Unless you're 100% in a single cloud in a single region, there's always going to be something which broke which had a dependency on something in the cloud and you can work to mitigate that.
Events like this create increased workload on external and internal customer service teams, people who would normally be engineering can pitch in there. Internally especially hearing from senior dev/ops people helps people.
Shit-post memes about how there's nothing you can do because the cloud is down.
If the outage is on AWS, make up plans for how you should move the infrastructure off AWS onto GCP because AWS has so many outages. If the outage is on GCP, make up plans for how you should move the infrastructure off GCP onto AWS because GCP has so many outages.

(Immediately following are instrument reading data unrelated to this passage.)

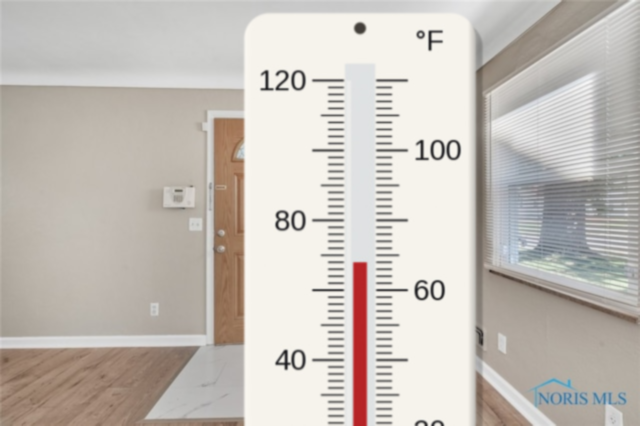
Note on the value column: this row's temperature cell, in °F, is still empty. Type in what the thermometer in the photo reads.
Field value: 68 °F
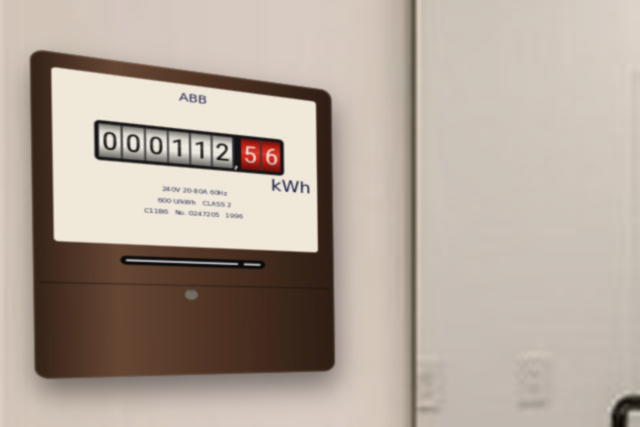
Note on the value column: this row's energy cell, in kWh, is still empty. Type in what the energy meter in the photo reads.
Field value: 112.56 kWh
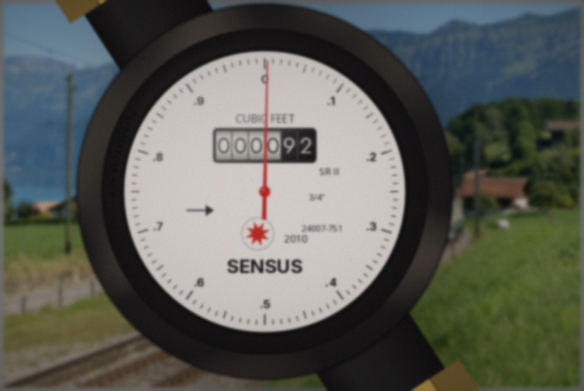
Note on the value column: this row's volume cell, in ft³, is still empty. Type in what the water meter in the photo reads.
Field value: 92.00 ft³
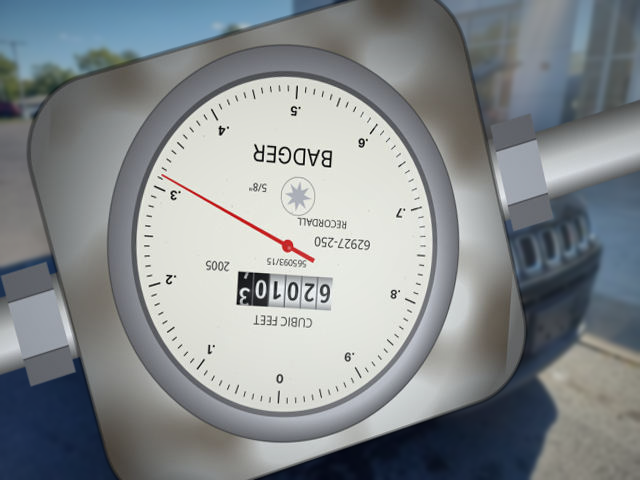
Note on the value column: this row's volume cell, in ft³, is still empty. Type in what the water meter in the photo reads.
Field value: 620103.31 ft³
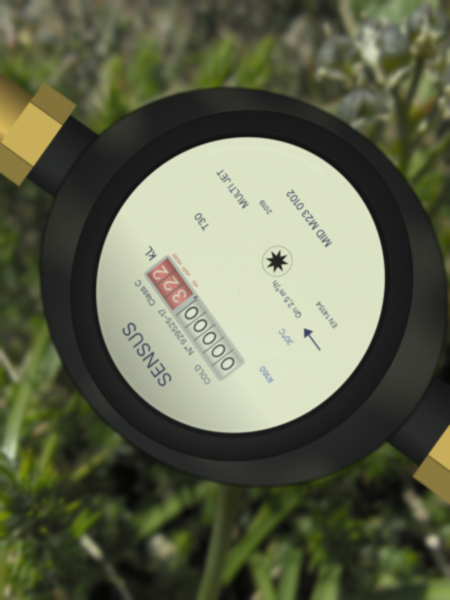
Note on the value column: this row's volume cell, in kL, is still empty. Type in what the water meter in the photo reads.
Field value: 0.322 kL
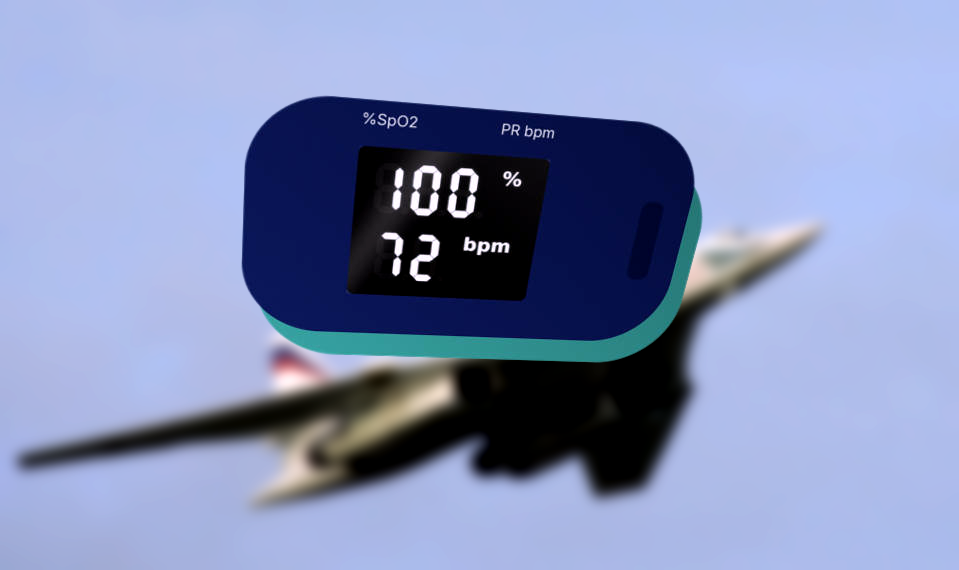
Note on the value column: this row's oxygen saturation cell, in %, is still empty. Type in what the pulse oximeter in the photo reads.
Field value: 100 %
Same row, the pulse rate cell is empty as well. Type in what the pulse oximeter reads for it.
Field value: 72 bpm
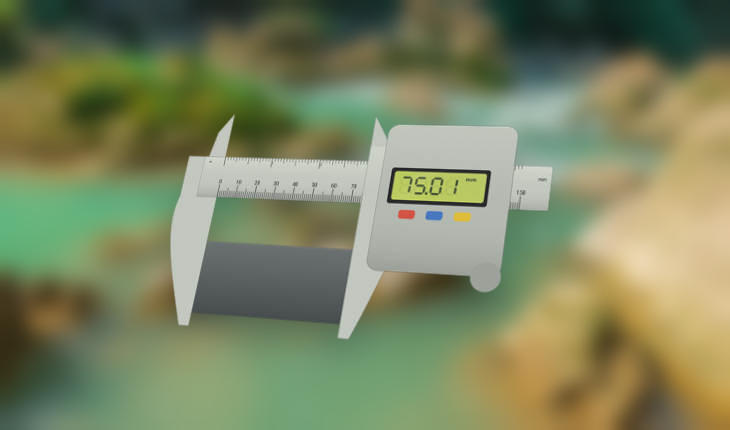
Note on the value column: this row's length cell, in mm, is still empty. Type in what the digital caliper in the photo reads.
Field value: 75.01 mm
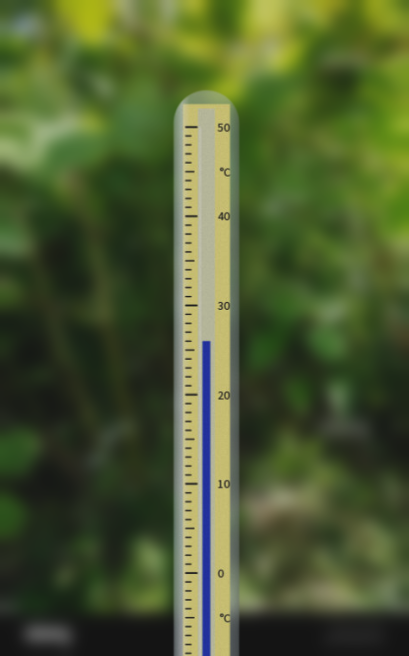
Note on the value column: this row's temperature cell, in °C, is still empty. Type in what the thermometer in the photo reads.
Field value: 26 °C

Make up plans about how you can scale to multi-cloud muti-region deployments to mitigate against the next cloud outage. Once you finish doing the math realize that you're actually making things more brittle and thus causing more outages and that nobody wants to pay to avoid the hour or three of downtime per year. Realize that the developer who pushed the bad ALTER TABLE statement into production three weeks ago caused a bigger outage than the cloud ever will and begin to question your life choices.
Play some games with the team where you try to guess what sites/services are impacted. Loser has to stay late to close all the tickets generated when cloud comes back up.
Shit-post more memes.
We can be just as affected by an AWS infrastructure outage as anyone. However, we also have the possibility of seeing some of the things that are going on internally to fix the problems. So, we can at least feel better about not being able to do our work for the day.
I can tell you this — being multi-region is a lot harder to get right than anyone gives it credit for. Even just plain multi-AZ is harder than most people give it credit for. There’s a lot of stuff going on under the hood. And there’s all sorts of unintentional dependencies between systems that you didn’t realize until things broke just the right way.
Trying to do multi-cloud? I wouldn’t wish that on my worst enemy.
The way cloud-scale works, there’s always something weird going on somewhere. Always.
A well-architected system will try to be rugged and resilient to those failures, but there’s always going to be a limit to the kinds of failure modes you can predict and prepare for.
We saw that when I was the Sr. Internet Mail Administrator at AOL from 95-97, we see this today in our group at AWS, and my friends at Google have reported the same.